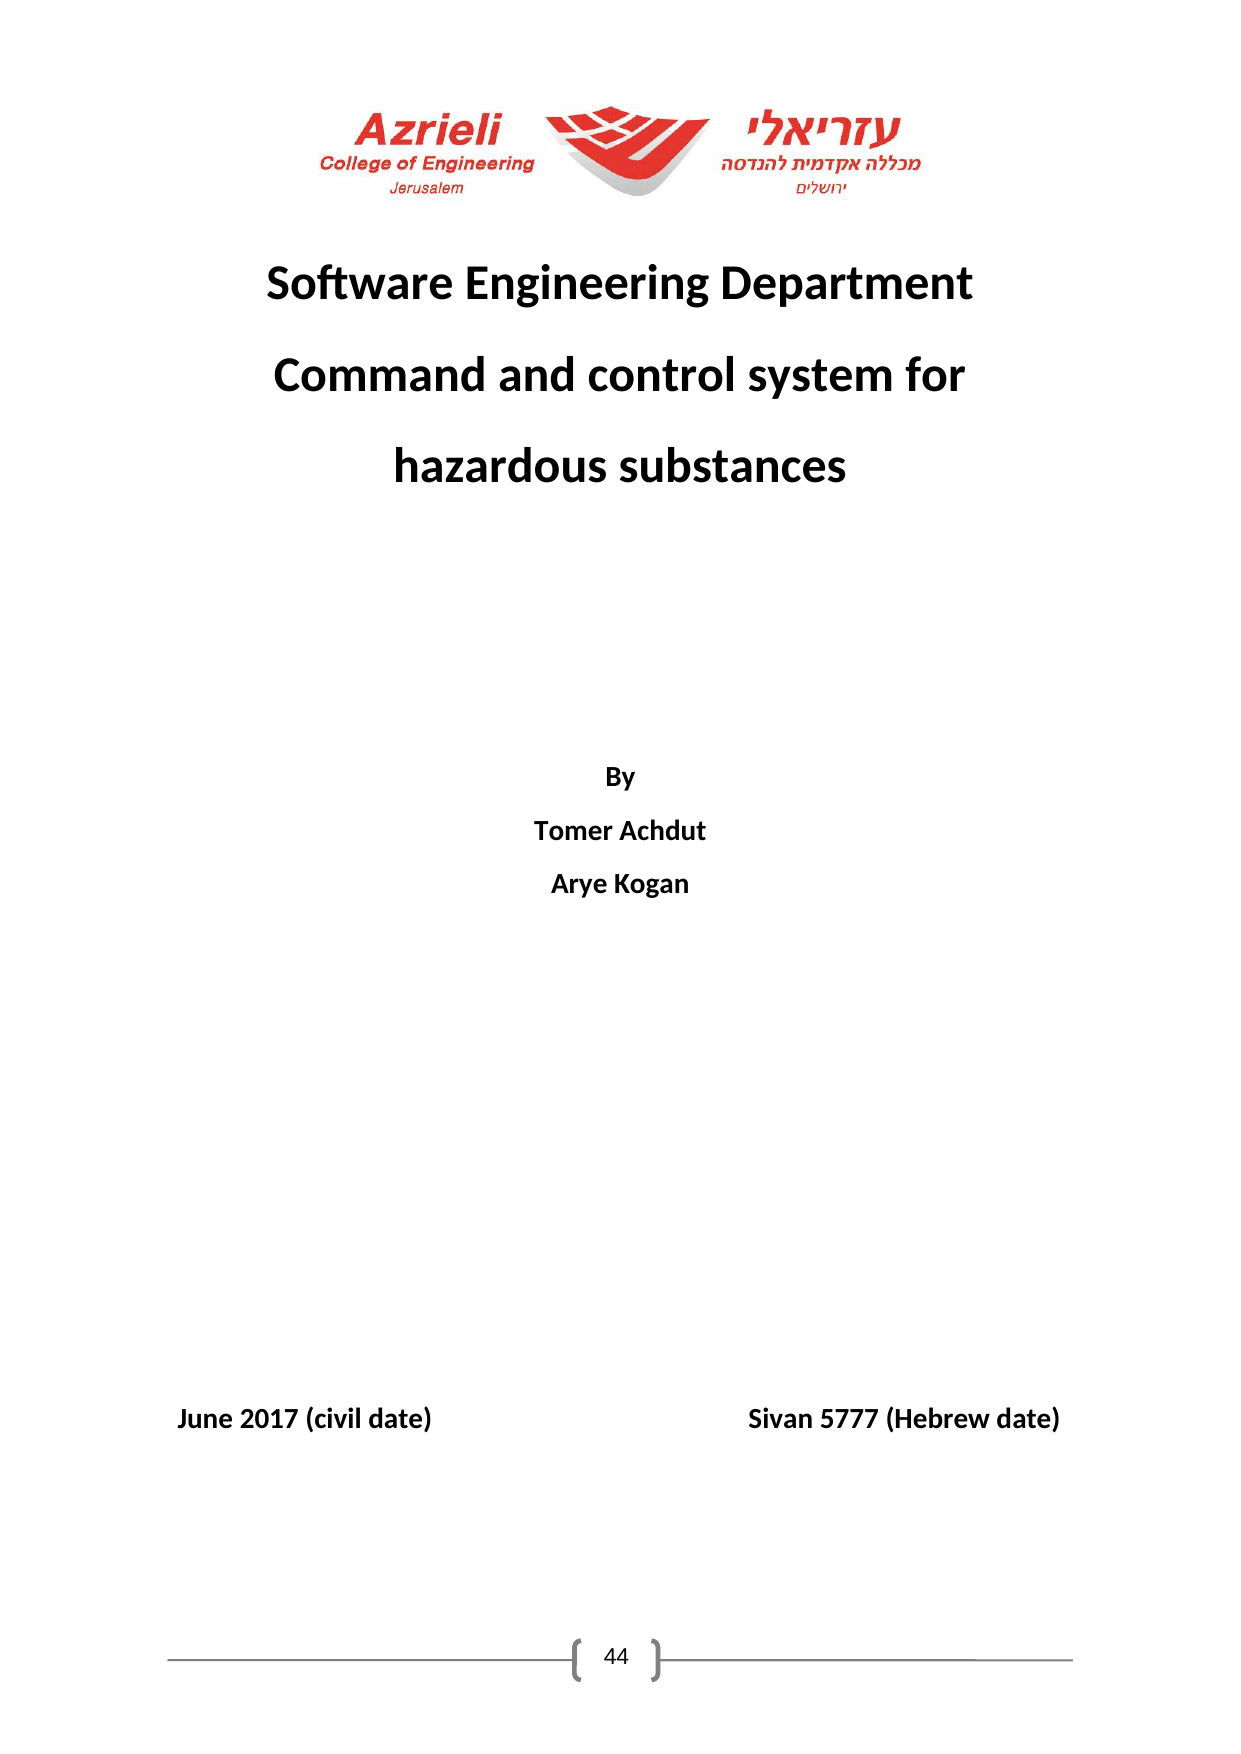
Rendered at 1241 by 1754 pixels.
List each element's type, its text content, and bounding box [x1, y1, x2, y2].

text Software Engineering Department [177, 251, 1063, 312]
text Command and control system for hazardous substances [177, 343, 1063, 495]
text June 2017 (civil date) Sivan 5777 (Hebrew date) [177, 1400, 1063, 1435]
text By [177, 758, 1063, 794]
text Tomer Achdut [177, 812, 1063, 848]
text Arye Kogan [177, 865, 1063, 901]
picture [42, 44, 1199, 221]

EXERCISE GOAL - Give back the data verbatim. The pictures are not part of the copy.

SOLUTION TO THIS PROBLEM -
Rendered at 1241 by 1754 pixels.
List each element's type, its text content, and bounding box [x1, y1, x2, y2].

text Software Engineering Department [177, 251, 1063, 312]
text Command and control system for hazardous substances [177, 343, 1063, 495]
text June 2017 (civil date) Sivan 5777 (Hebrew date) [177, 1400, 1063, 1435]
text By [177, 758, 1063, 794]
text Tomer Achdut [177, 812, 1063, 848]
text Arye Kogan [177, 865, 1063, 901]
picture [42, 44, 1199, 221]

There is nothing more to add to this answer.